Ansonsten durften Pekermans Männer weitgehend ungestört kombinieren. Erneut Tevez wurde in letzter Not von Kew Jaliens gestoppt, nach Freistoß von Juan Roman Riquelme traf er gemeinsam mit Boulahrouz dann nach 28 Minuten kraftvoll die Latte, was auch in der Wiederholung auf dem Videowürfel sehr eindrucksvoll aussah.

Und weil die Südamerikaner schon wieder so gut in Schwung waren, schoss Maxi Rodriguez mächtig aus 25 Metern und verfehlte sein Ziel nur knapp. Laut Halbzeitstatistik hatte Holland in Teil eins öfter den Ball, doch besser umgehen konnten damit bei weitem die Argentinier, wenn auch zum ersten Mal bei dieser WM 45 Minuten lang ohne Ertrag.

Die argentinischen Anhänger um Maradona sangen trotzdem inbrünstig, "Argentinien, jeden Tag lieben wir dich mehr", und nach der Pause ging die Sturm- und Drangzeit erstmal weiter.

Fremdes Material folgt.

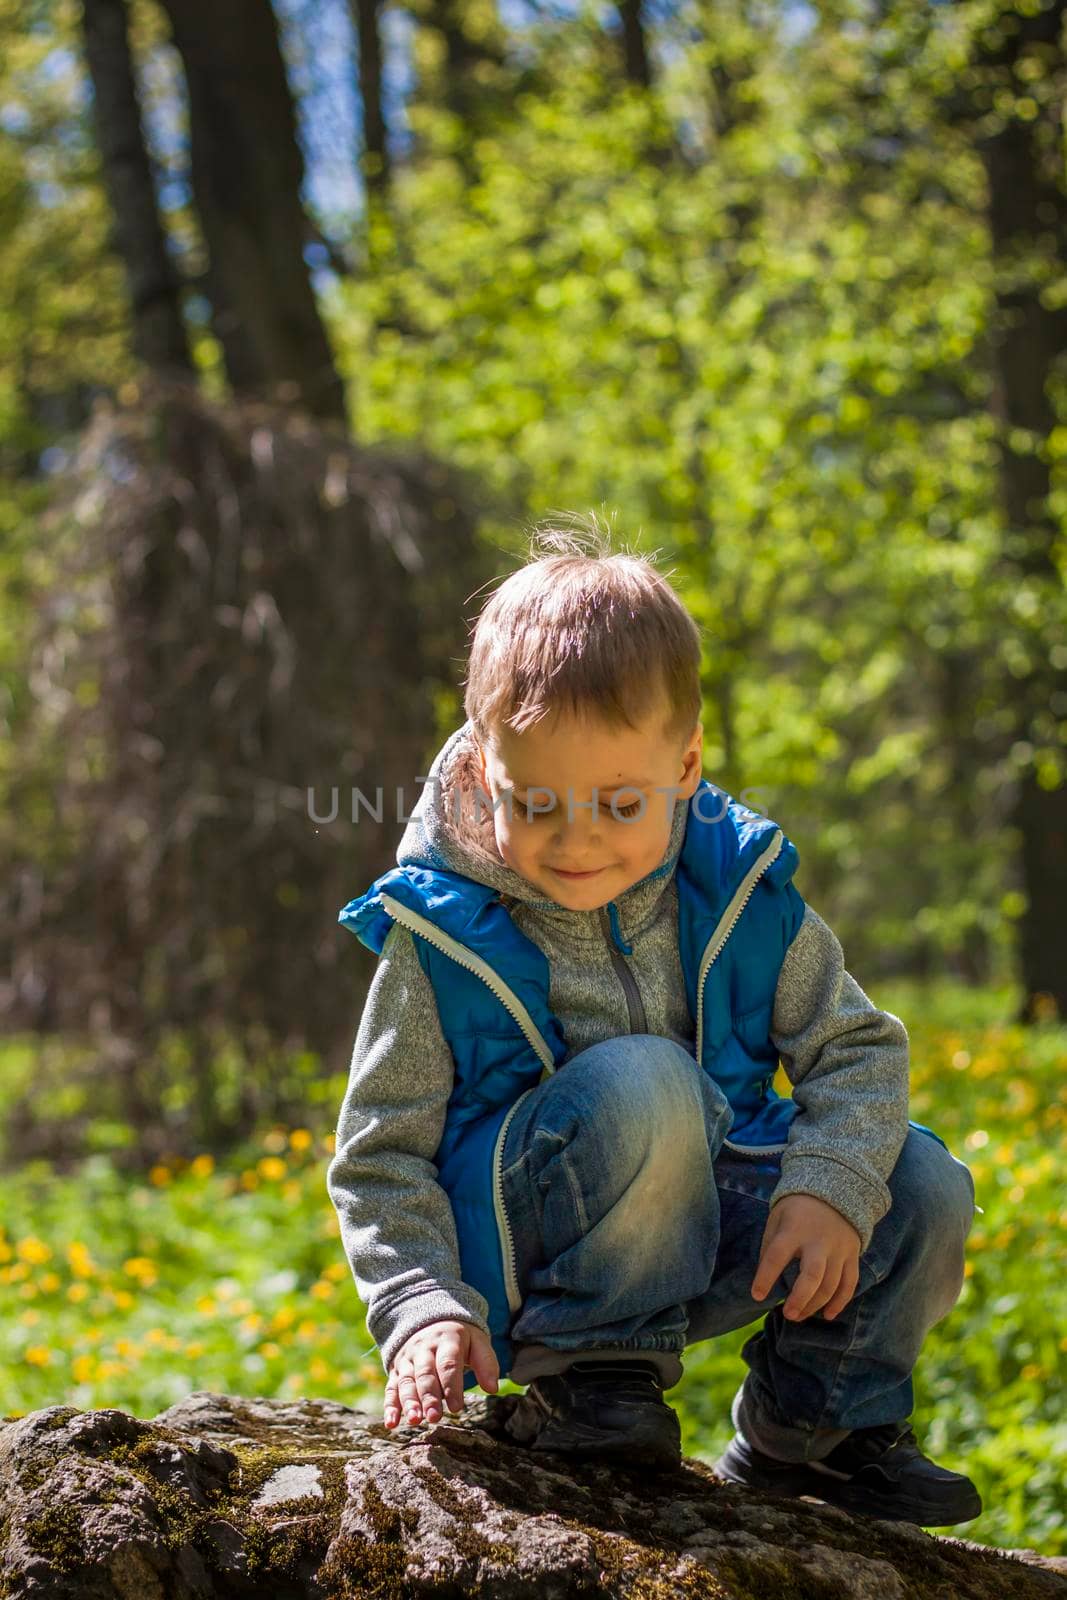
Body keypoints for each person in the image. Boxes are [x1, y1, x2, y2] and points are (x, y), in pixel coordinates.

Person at [326, 516, 981, 1526]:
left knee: (918, 1181)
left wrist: (828, 1186)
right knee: (648, 1080)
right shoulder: (440, 932)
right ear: (475, 772)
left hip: (700, 1216)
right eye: (533, 802)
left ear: (684, 765)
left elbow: (855, 1048)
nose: (576, 840)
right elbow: (380, 1154)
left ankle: (813, 1425)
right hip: (534, 1239)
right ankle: (588, 1383)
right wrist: (419, 1305)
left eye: (618, 803)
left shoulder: (738, 889)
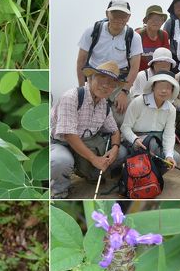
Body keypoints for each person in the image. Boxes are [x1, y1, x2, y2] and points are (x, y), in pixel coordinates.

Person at [50, 61, 126, 199]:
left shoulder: (104, 105)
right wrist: (94, 159)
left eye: (110, 83)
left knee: (121, 153)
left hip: (87, 143)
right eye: (101, 79)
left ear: (114, 88)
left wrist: (115, 148)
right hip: (62, 143)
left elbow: (115, 131)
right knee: (60, 161)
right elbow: (69, 135)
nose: (105, 85)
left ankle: (90, 174)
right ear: (90, 78)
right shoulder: (72, 97)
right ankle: (59, 191)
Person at [76, 0, 142, 119]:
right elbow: (81, 61)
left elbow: (134, 68)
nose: (119, 18)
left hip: (118, 81)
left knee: (122, 118)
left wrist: (124, 92)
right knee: (87, 114)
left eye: (123, 15)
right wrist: (82, 89)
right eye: (115, 14)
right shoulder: (92, 31)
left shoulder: (134, 37)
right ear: (107, 14)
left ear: (129, 17)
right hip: (95, 77)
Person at [121, 71, 180, 172]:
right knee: (119, 155)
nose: (163, 91)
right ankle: (130, 173)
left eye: (168, 88)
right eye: (160, 87)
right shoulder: (138, 102)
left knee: (175, 157)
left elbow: (169, 134)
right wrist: (135, 139)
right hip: (134, 141)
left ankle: (151, 176)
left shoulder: (171, 109)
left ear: (172, 90)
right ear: (153, 87)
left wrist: (168, 155)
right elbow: (125, 127)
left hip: (156, 143)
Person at [136, 5, 170, 71]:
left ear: (162, 22)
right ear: (146, 21)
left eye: (159, 19)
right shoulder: (138, 35)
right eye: (153, 19)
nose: (156, 22)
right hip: (139, 75)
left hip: (157, 73)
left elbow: (166, 58)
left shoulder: (163, 35)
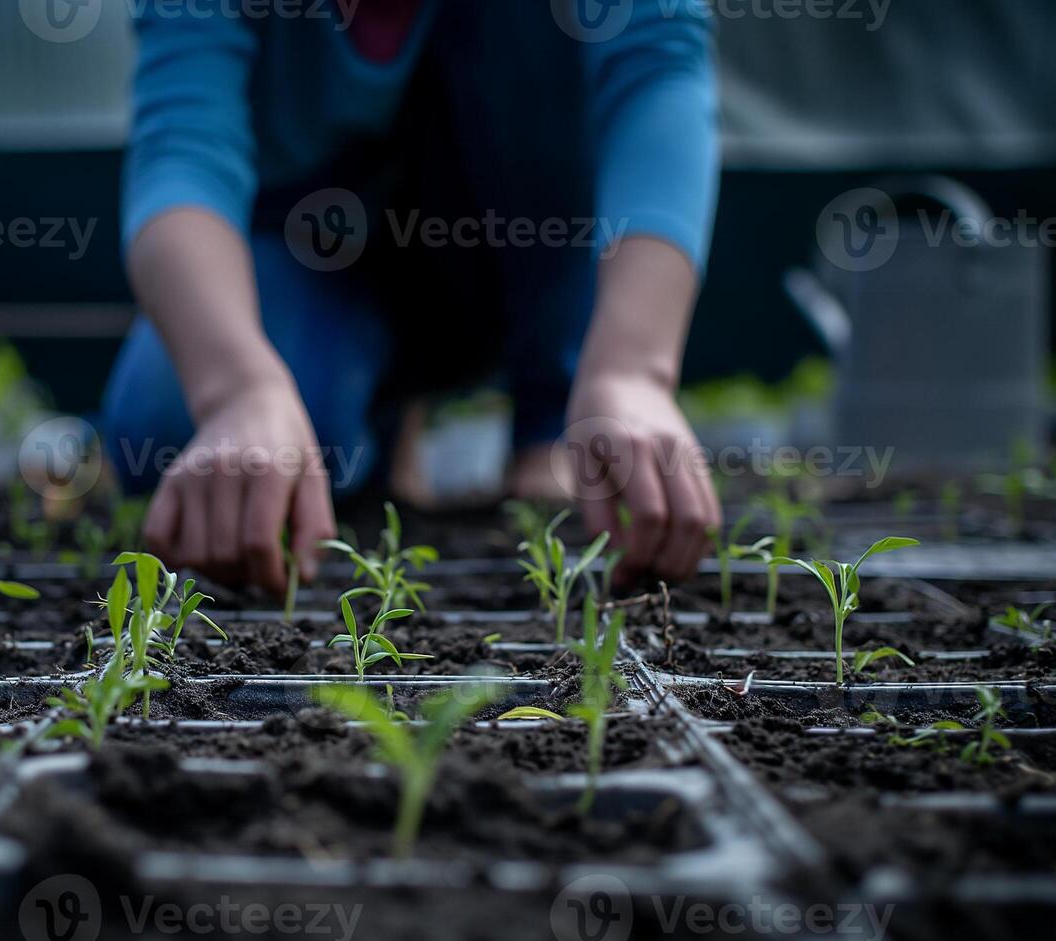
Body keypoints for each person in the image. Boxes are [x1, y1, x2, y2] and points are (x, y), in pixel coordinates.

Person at [100, 0, 721, 596]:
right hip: (313, 244)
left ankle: (552, 412)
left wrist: (635, 367)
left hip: (517, 241)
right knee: (168, 427)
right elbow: (183, 147)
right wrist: (234, 391)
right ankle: (375, 416)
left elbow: (657, 71)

Riquelme trat die Plastikkugel mit den merkwürdigen Flugeigenschaften knapp links vorbei, Maxi Rodriguez scheiterte mit einem weiteren Versuch aus der Distanz. Schon begann man das effektivere Duett Saviola/Crespo zu vermissen, denn Tevez und Messi spielten eher alleine als zusammen.

Messi enttäuscht

Nach 69 Minuten schlicht Messi mit hängendem Kopf vom Platz, ohne sein außerordentliches Talent wirklich genutzt zu haben, ihn ersetzte Julio Cruz.

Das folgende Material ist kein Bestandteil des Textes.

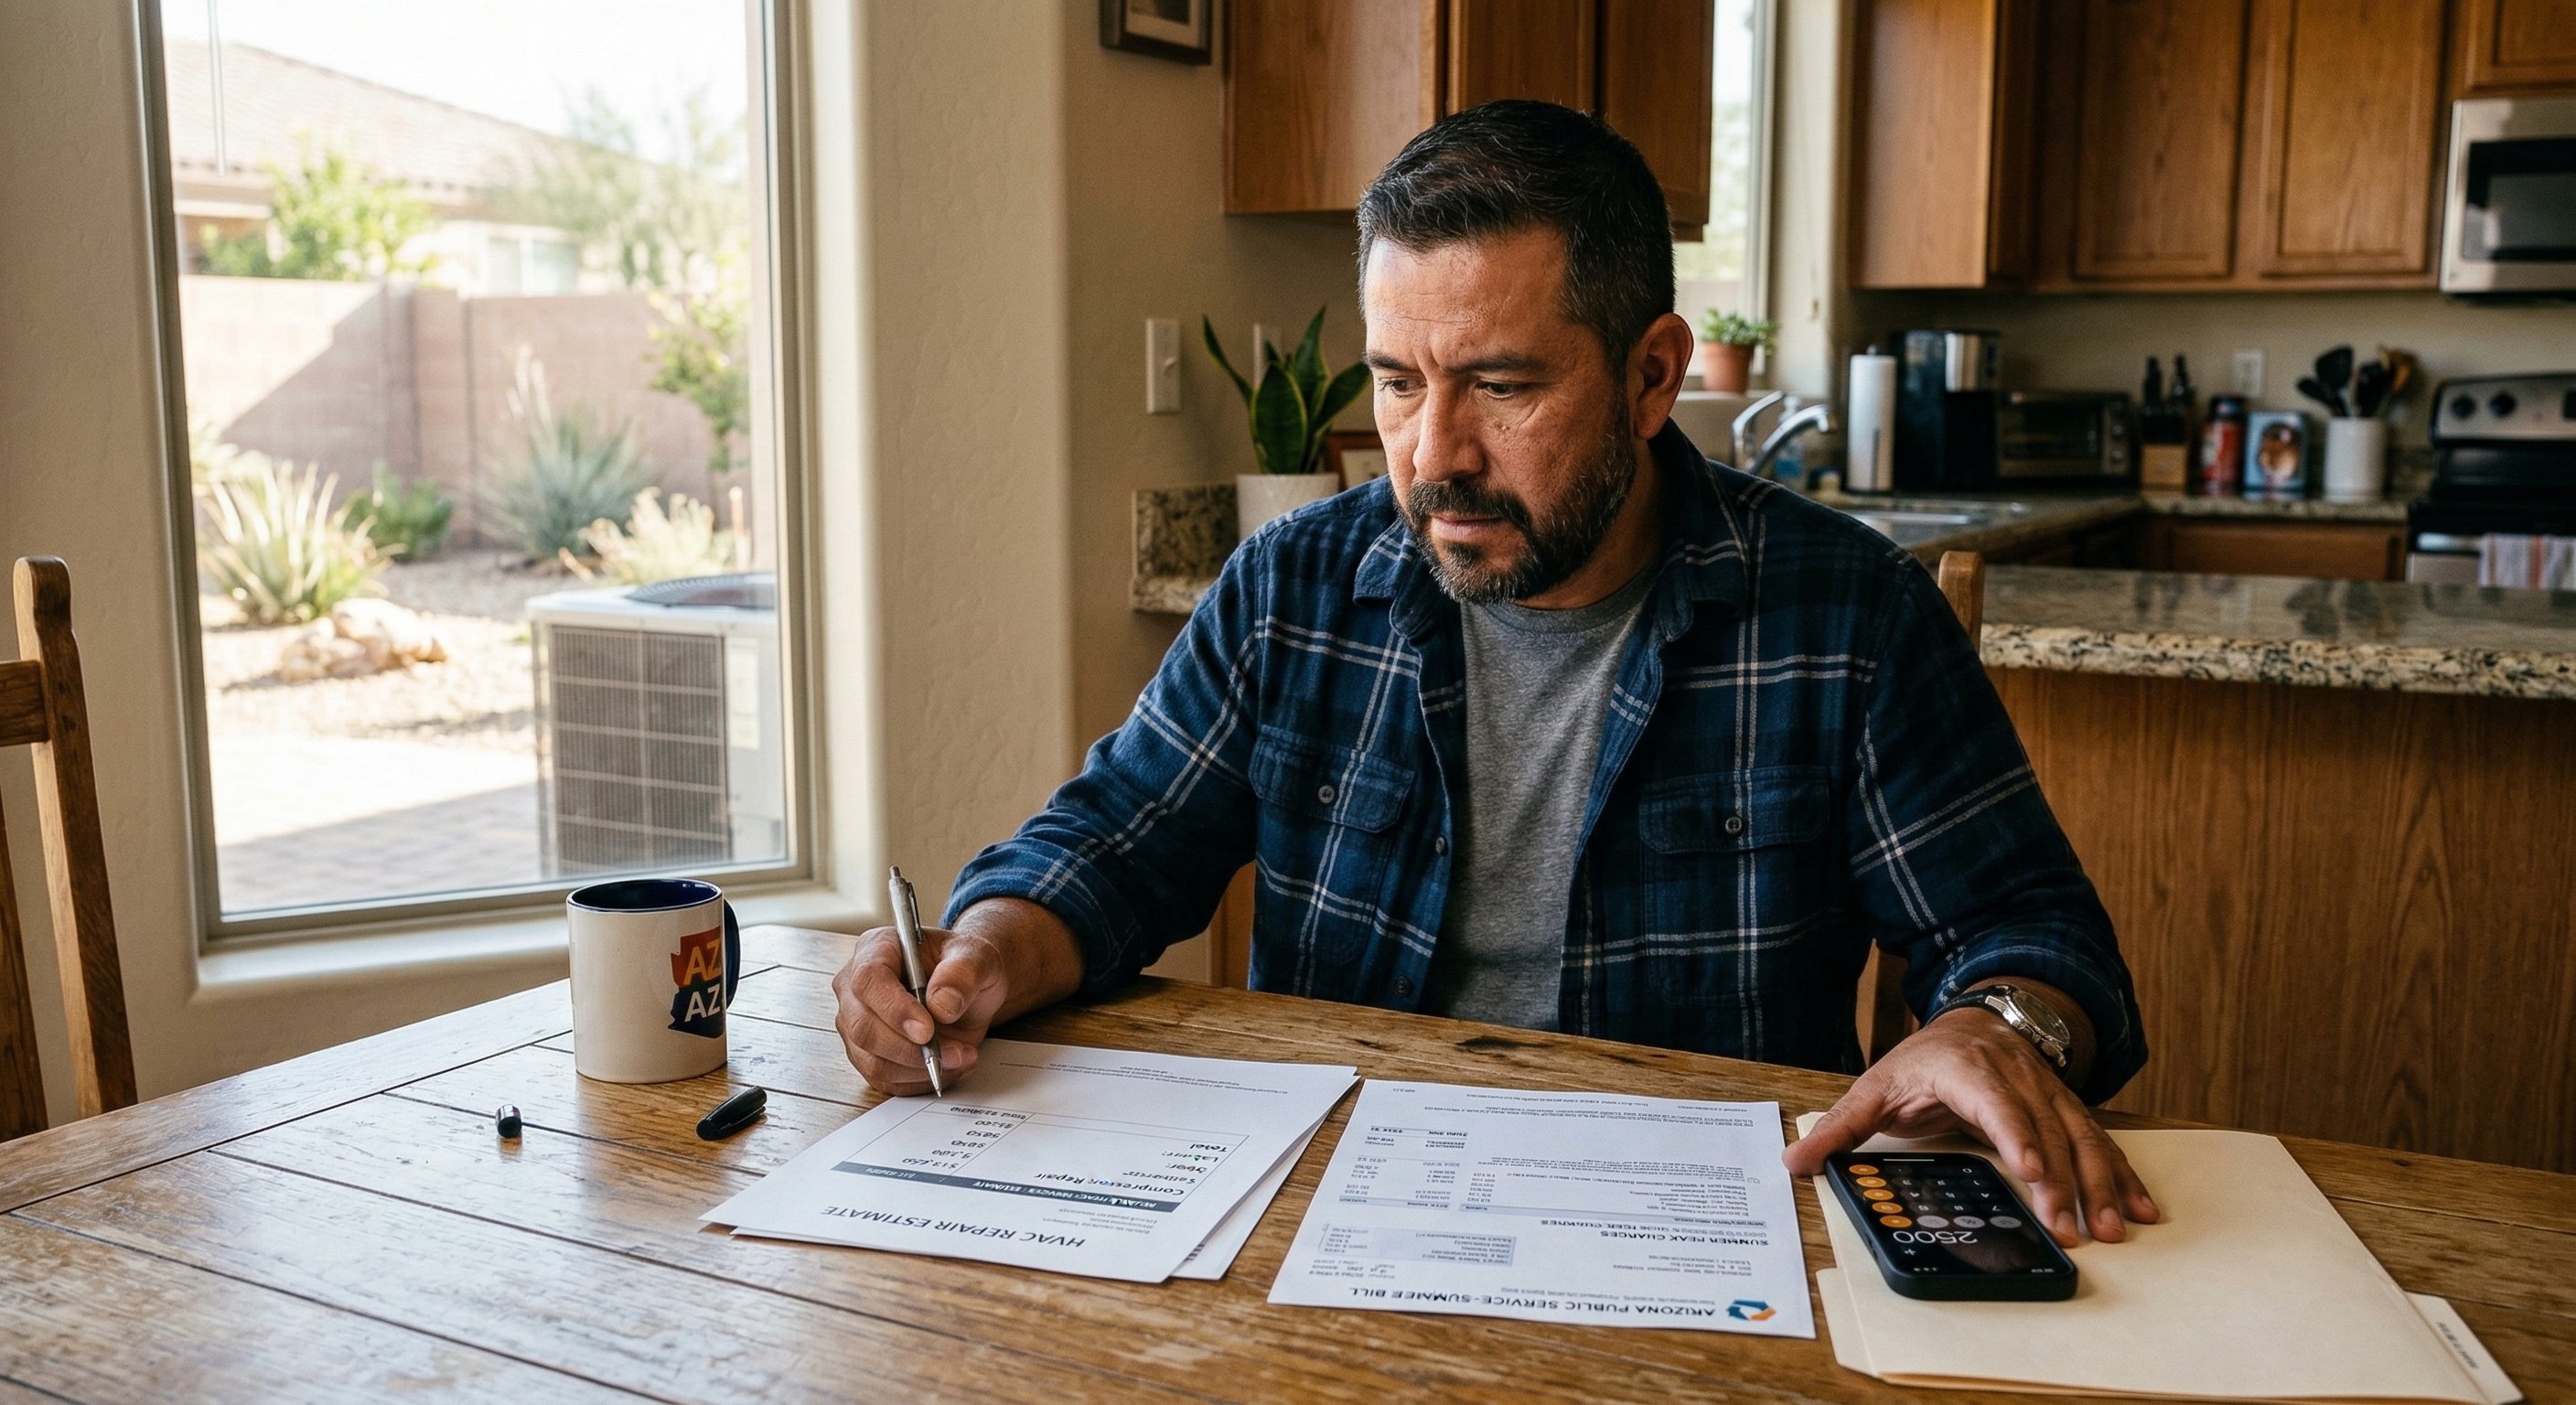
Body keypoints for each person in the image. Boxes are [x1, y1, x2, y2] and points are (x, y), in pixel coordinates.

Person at [835, 100, 2157, 1247]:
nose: (1434, 455)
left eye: (1503, 386)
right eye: (1398, 384)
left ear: (1651, 376)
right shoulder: (1293, 586)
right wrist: (982, 955)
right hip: (1329, 1208)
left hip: (1703, 1234)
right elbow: (1117, 841)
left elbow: (2034, 942)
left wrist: (2002, 1028)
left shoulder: (1847, 614)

Van Basten wiederum nahm seinen Torjäger Ruud van Nistelrooy in Verwahrung, das sah nach erhöhter Vorsicht aus, der quirlige Kuyt und zweimal Phillip Cocu jedoch brachten die nachlassenden Argentinier vorübergehend in Schwierigkeiten, Cocu verpasst kurz vor Abpfiff noch eine weitere Gelegenheit.

Tevez stellte gegenüber Edwin van der Saar auf die Probe, aber der letzte Ehrgeiz schien auf beiden Seiten zu fehlen. Zehn Minuten vor Schluss verabschiedete sich auch Regisseur Riquelme widerwillig, und Messi bohrte auf der Bank Nase. 0:0 - immerhin gibt es beim holländisch-argentinischen Prinzenpaar keine Probleme.